> **WORK TO BE COMPLETED**: Entries follow. Return each line that contains the word "JSON".

>>>

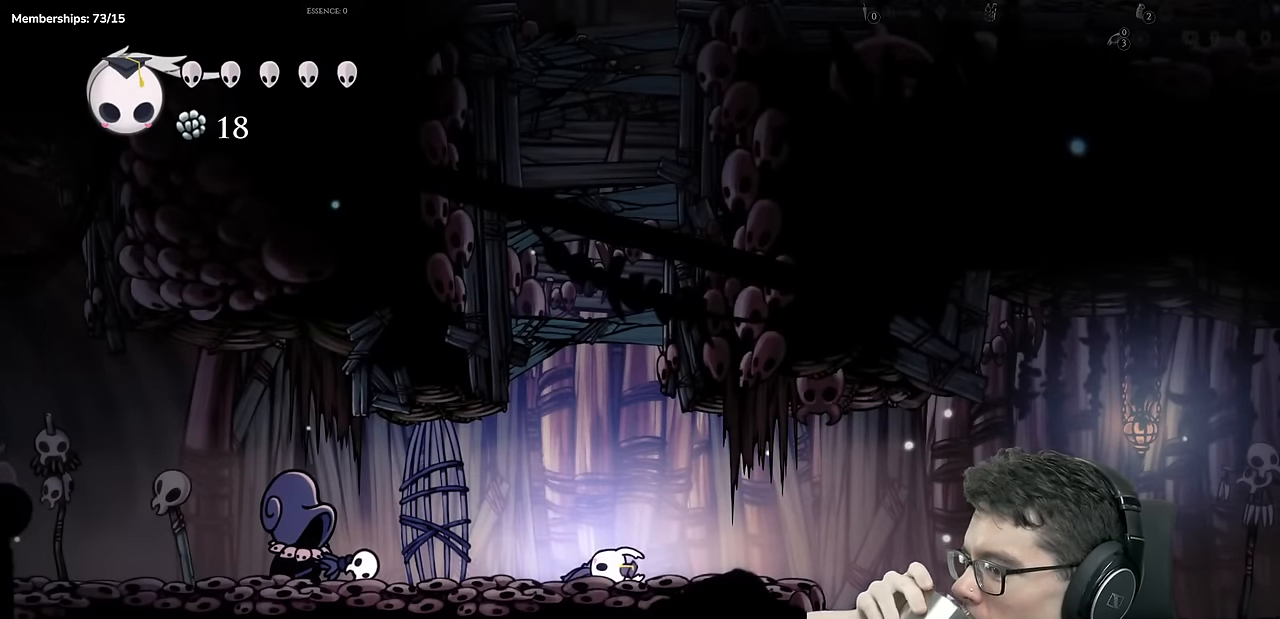
Gameplay with a controller (Xbox layout); each line is a JSON object with the inputs held at the frame after it. "events" lists button and stick changes between this image and that frame as [ms after this image, input, new state], when the widget could be followed in between. Not read: L3 R2 R3.
{"buttons": [], "left_stick": "center", "right_stick": "center", "events": [[17, "R1", "up"], [50, "L2", "up"]]}
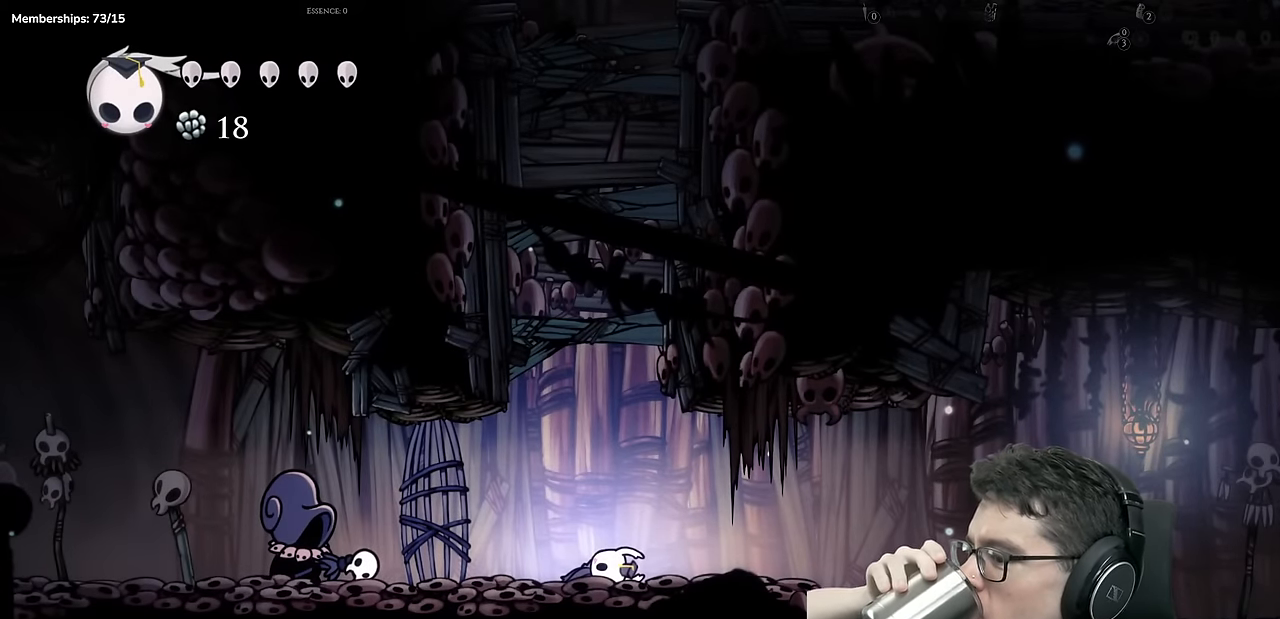
{"buttons": [], "left_stick": "center", "right_stick": "center", "events": []}
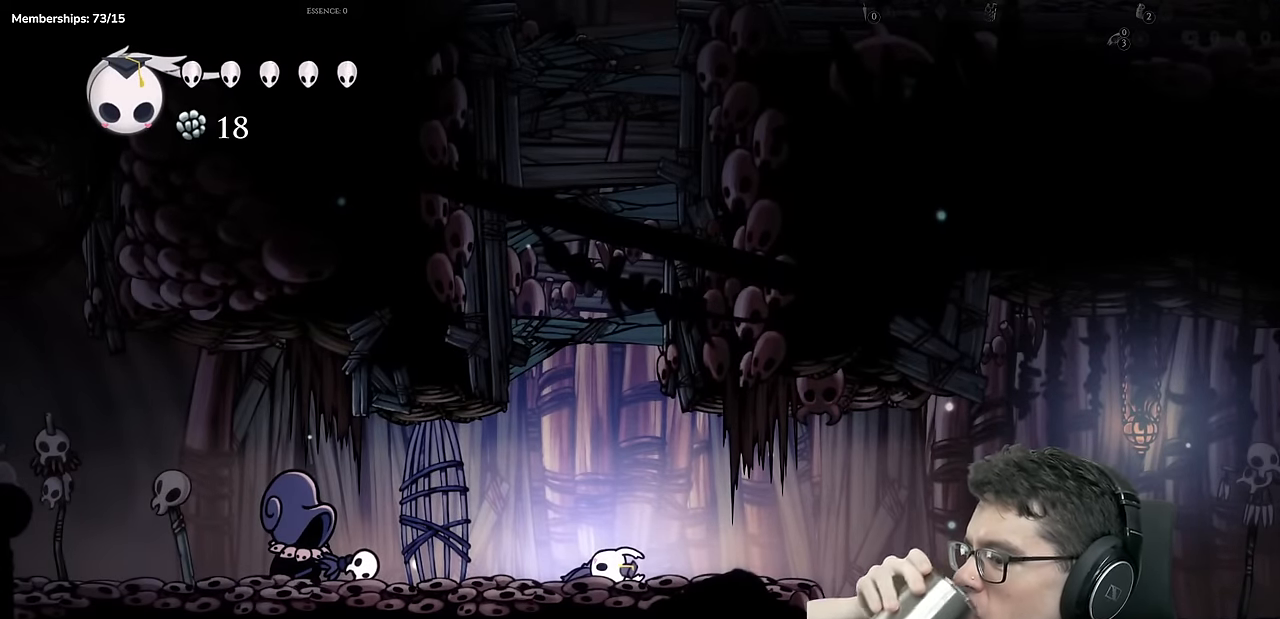
{"buttons": [], "left_stick": "center", "right_stick": "center"}
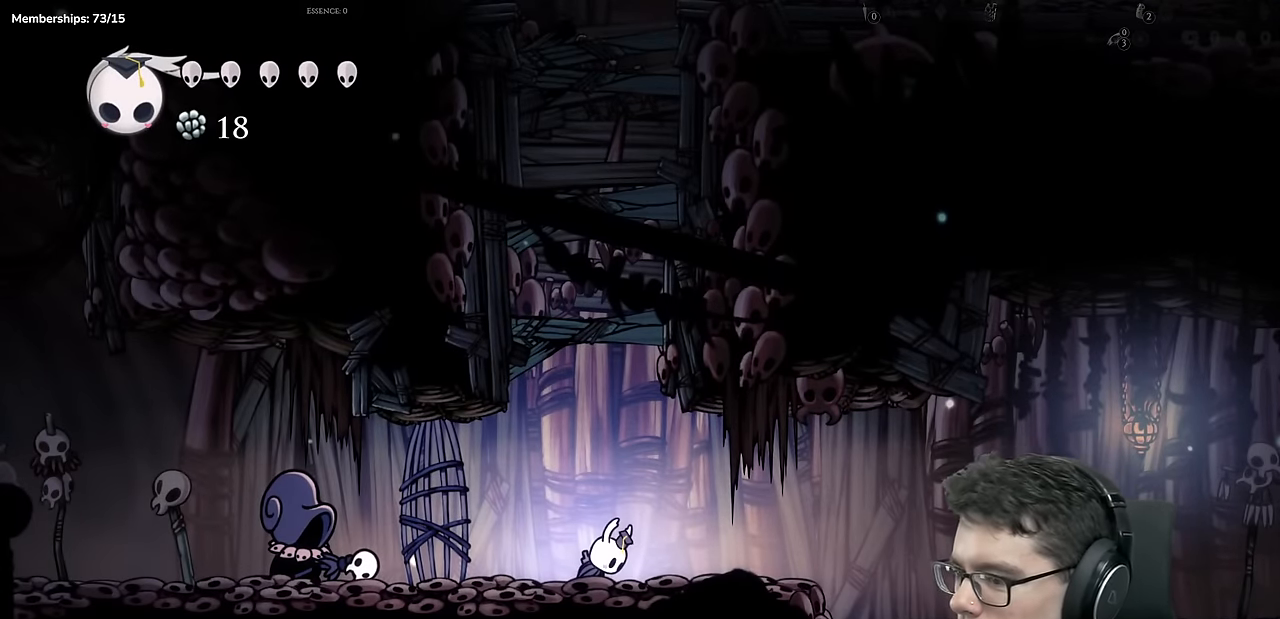
{"buttons": [], "left_stick": "center", "right_stick": "center", "events": [[34, "A", "down"], [217, "A", "up"]]}
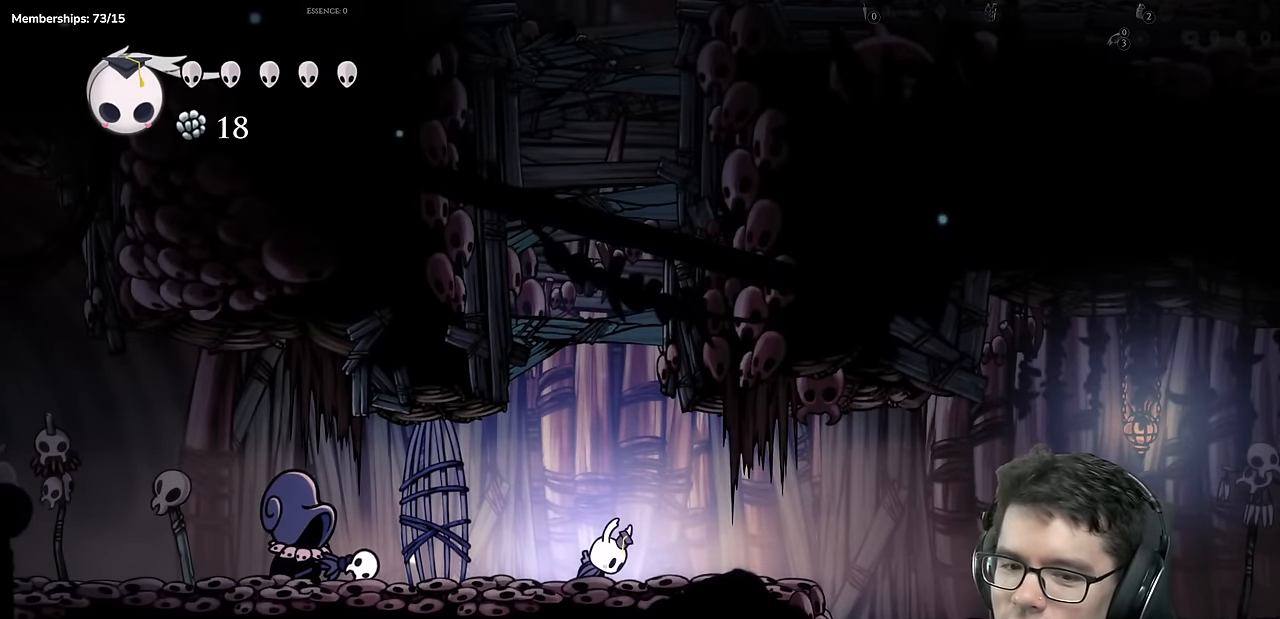
{"buttons": [], "left_stick": "center", "right_stick": "center", "events": []}
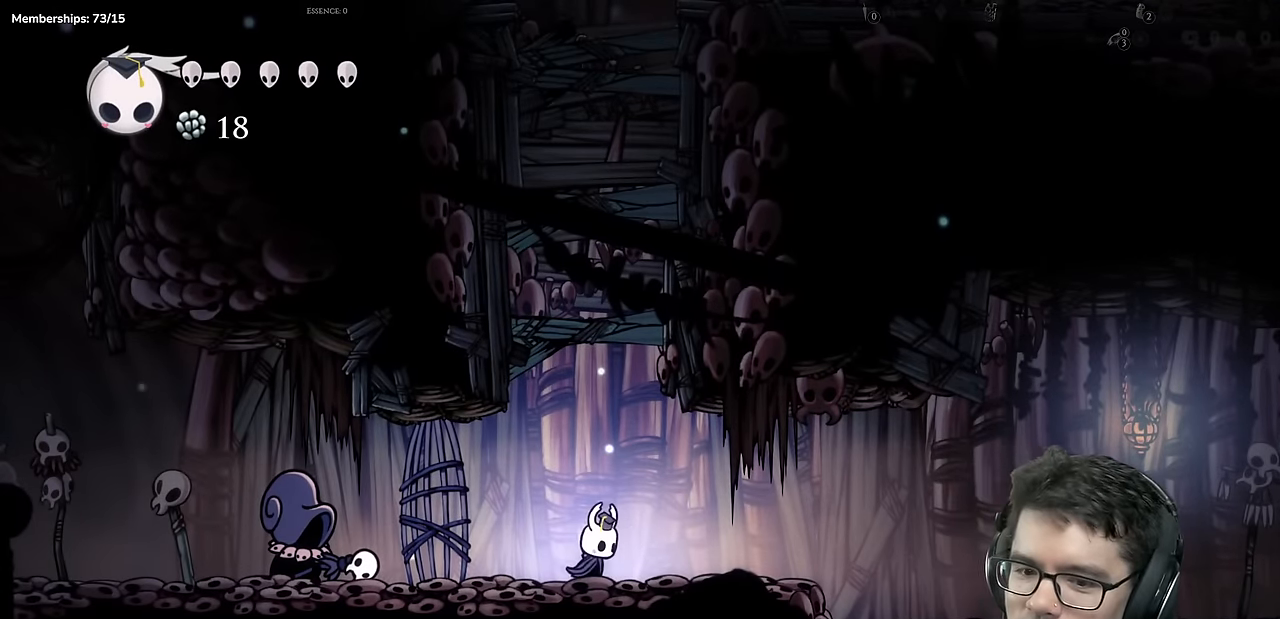
{"buttons": [], "left_stick": "center", "right_stick": "center", "events": []}
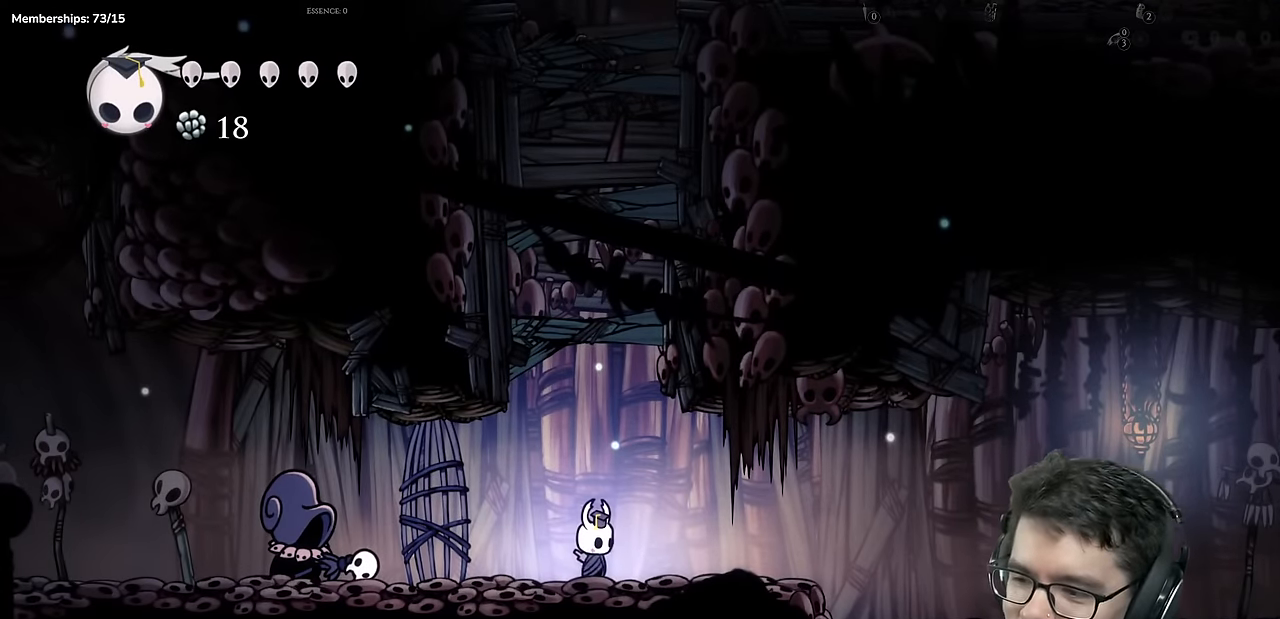
{"buttons": ["X", "DPAD_UP", "DPAD_RIGHT"], "left_stick": "center", "right_stick": "center", "events": [[217, "DPAD_UP", "down"], [234, "DPAD_RIGHT", "down"], [284, "A", "down"], [400, "X", "down"], [484, "A", "up"]]}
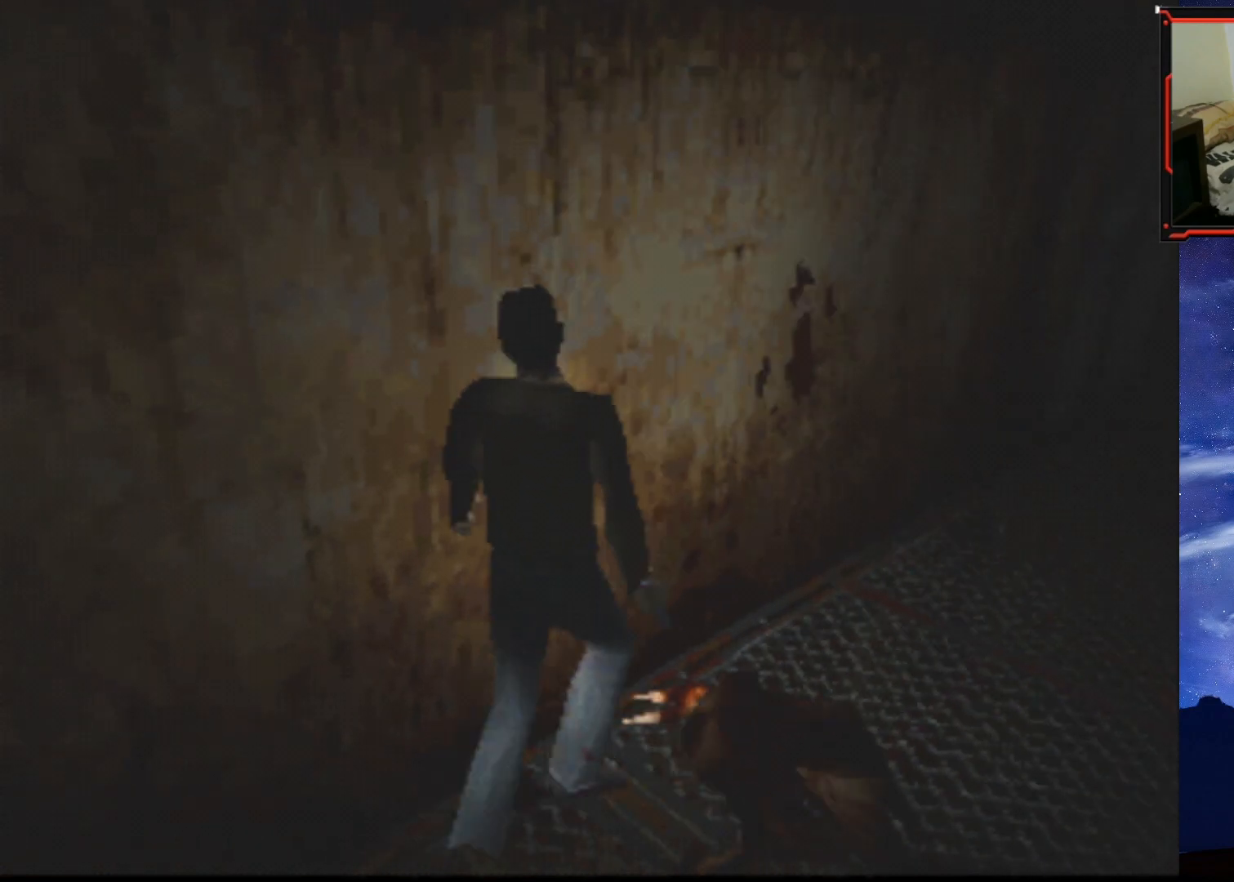
Gameplay with a controller (PlayStation layout); each line is a JSON object with the inputs held at the frame after it. "events" lists button and stick changes between this image and that frame as [ms after this image, input, new state], when the widget could be followed in between. Not read: left_stick.
{"buttons": ["SQUARE", "DPAD_UP"], "right_stick": "center", "events": [[33, "DPAD_RIGHT", "down"], [317, "DPAD_RIGHT", "up"]]}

<<<

> **RESULT**:
Gameplay with a controller (Xbox layout); each line is a JSON object with the inputs held at the frame after it. "events" lists button and stick changes between this image and that frame as [ms after this image, input, new state], when the widget could be followed in between. Not read: L3 R2 R3.
Gameplay with a controller (PlayStation layout); each line is a JSON object with the inputs held at the frame after it. "events" lists button and stick changes between this image and that frame as [ms after this image, input, new state], when the widget could be followed in between. Not read: left_stick.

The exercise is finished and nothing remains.